Segment Start: The input

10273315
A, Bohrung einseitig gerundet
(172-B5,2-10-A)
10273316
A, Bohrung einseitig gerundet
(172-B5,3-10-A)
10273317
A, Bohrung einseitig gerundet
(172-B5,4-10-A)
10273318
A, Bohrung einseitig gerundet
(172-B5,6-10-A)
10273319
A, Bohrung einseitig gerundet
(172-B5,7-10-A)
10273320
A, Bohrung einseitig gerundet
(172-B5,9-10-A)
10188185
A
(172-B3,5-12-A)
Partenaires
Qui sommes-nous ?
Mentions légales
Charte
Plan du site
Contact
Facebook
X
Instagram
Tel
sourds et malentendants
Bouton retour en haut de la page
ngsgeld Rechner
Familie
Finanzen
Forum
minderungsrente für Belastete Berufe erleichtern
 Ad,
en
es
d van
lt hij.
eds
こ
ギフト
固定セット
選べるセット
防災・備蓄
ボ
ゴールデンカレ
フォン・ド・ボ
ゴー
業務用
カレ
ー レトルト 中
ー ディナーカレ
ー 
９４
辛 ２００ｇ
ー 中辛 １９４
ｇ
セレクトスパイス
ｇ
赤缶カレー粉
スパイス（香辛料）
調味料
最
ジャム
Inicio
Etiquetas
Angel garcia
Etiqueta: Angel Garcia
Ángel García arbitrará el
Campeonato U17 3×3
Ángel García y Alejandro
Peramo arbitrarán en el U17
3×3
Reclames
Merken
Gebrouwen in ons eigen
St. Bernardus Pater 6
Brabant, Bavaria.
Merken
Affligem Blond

Segment End: The input
Segment Start: The input

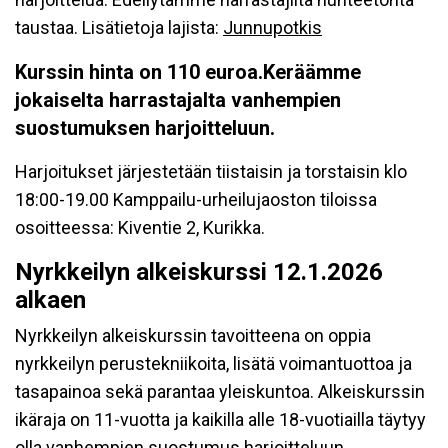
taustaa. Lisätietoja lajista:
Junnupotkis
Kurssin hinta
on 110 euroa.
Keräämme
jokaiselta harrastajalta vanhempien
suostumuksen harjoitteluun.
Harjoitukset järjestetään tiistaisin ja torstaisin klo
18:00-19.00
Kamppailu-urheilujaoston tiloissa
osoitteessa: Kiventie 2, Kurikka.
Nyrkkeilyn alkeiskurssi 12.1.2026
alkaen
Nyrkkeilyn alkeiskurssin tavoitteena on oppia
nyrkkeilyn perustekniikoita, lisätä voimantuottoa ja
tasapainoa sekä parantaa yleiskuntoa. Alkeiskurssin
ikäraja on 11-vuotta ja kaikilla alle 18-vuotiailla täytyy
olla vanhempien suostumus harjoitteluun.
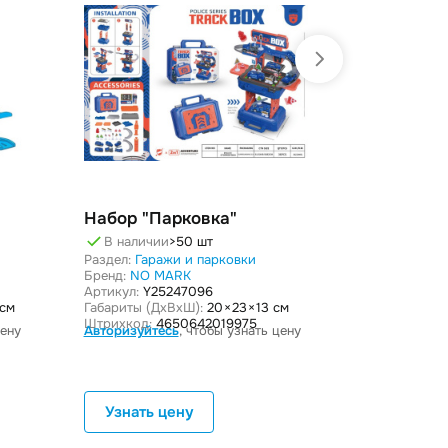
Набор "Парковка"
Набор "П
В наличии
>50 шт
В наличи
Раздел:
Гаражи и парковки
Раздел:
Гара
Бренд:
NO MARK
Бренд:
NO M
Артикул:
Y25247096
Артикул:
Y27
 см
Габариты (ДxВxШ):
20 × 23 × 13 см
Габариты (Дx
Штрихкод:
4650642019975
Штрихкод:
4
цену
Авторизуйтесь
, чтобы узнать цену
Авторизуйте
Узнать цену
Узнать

Segment End: The input
Segment Start: The input

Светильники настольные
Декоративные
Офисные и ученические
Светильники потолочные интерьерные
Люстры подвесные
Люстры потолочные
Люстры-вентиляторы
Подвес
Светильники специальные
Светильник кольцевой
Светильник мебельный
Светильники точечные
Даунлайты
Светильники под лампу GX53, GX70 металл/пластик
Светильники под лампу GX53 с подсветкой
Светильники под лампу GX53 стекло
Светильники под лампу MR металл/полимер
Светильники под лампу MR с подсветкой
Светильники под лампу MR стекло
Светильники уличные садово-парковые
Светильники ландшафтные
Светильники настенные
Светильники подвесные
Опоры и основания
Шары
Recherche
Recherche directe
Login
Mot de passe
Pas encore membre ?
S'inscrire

Segment End: The input

* Request:
When the string "подвесные" occurs in a line of the material, that line belongs in the answer.

* Answer section:
Люстры подвесные
Светильники подвесные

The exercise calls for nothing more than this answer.